TASK DATA:

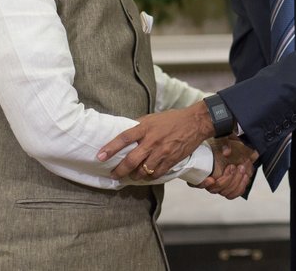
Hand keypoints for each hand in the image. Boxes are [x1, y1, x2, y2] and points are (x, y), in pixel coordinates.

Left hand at [97, 101, 213, 179]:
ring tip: (130, 176)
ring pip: (143, 170)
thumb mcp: (152, 117)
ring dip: (134, 176)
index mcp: (145, 127)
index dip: (110, 148)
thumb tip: (125, 132)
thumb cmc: (172, 119)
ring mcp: (162, 152)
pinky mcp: (171, 160)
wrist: (195, 122)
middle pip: (132, 160)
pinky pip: (157, 174)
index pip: (124, 138)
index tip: (100, 156)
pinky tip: (145, 176)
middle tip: (114, 175)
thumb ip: (139, 125)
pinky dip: (149, 177)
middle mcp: (152, 140)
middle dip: (120, 170)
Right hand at [196, 137, 257, 198]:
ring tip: (241, 169)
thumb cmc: (225, 144)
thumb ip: (225, 144)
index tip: (211, 179)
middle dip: (226, 179)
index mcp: (201, 170)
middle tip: (233, 167)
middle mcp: (209, 181)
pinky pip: (233, 194)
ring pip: (225, 193)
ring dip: (235, 182)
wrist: (237, 148)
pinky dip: (240, 187)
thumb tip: (227, 152)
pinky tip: (245, 176)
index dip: (202, 183)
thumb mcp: (224, 140)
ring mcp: (219, 186)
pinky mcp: (230, 188)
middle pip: (214, 189)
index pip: (195, 183)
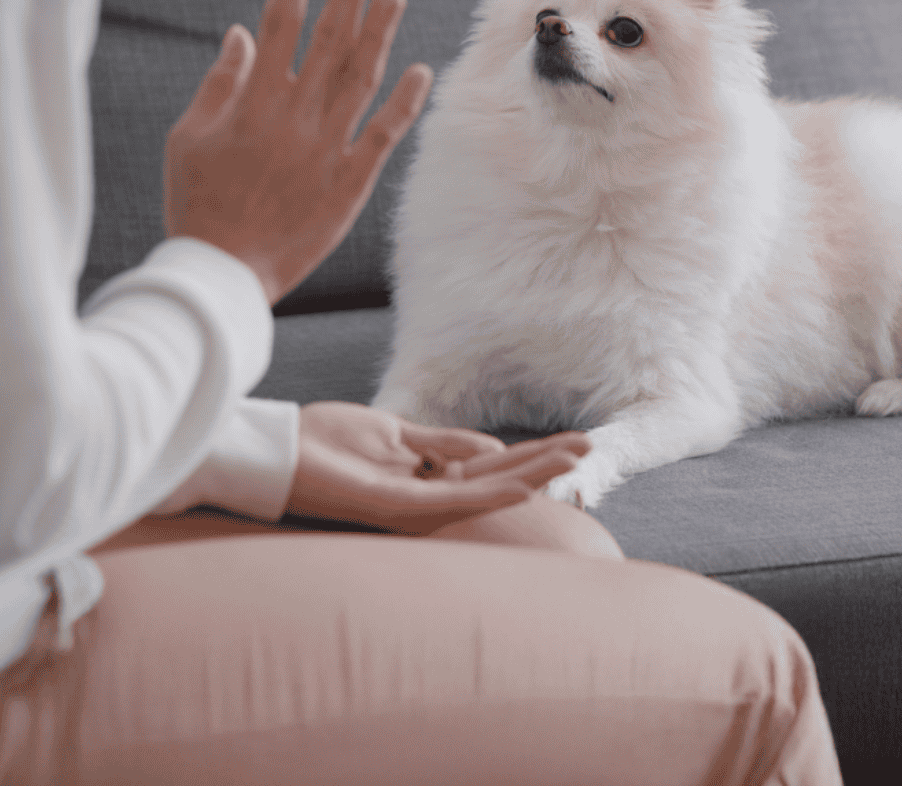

EXERCISE:
Reproduce the data above in full, exactly as it is, with the pictures left out.

RESULT OF THIS TASK:
Hand keypoints for each hand in the image. Boxes are [x1, y1, x2, y2] and points are (x, y), in pixel coordinates.

Left hand at [97, 101, 213, 179]:
ring tip: (130, 176)
ring pip: (143, 170)
thumb mcp: (152, 117)
ring dip: (134, 176)
index mcp: (145, 127)
index dip: (110, 148)
thumb tip: (125, 132)
thumb cmc: (172, 119)
ring mcp: (162, 152)
pinky mcp: (171, 160)
wrist: (195, 122)
middle pip: (132, 160)
pinky pip: (157, 174)
index pip: (124, 138)
index tip: (100, 156)
pinky tip: (145, 176)
middle tip: (114, 175)
thumb ip: (139, 125)
pinky dip: (149, 177)
middle mcp: (152, 140)
middle dip: (120, 170)
Right hand at [196, 137, 257, 198]:
ring tip: (241, 169)
thumb cmc: (225, 144)
thumb ip: (225, 144)
index tip: (211, 179)
middle dip: (226, 179)
index mcp: (201, 170)
middle tip: (233, 167)
middle mcp: (209, 181)
pinky pip: (233, 194)
ring pip: (225, 193)
ring dip: (235, 182)
wrist: (237, 148)
pinky dip: (240, 187)
thumb tip: (227, 152)
pinky tip: (245, 176)
index dip: (202, 183)
thumb mcp: (224, 140)
ring mcp: (219, 186)
pinky mcp: (230, 188)
middle pip: (214, 189)
index pip: (195, 183)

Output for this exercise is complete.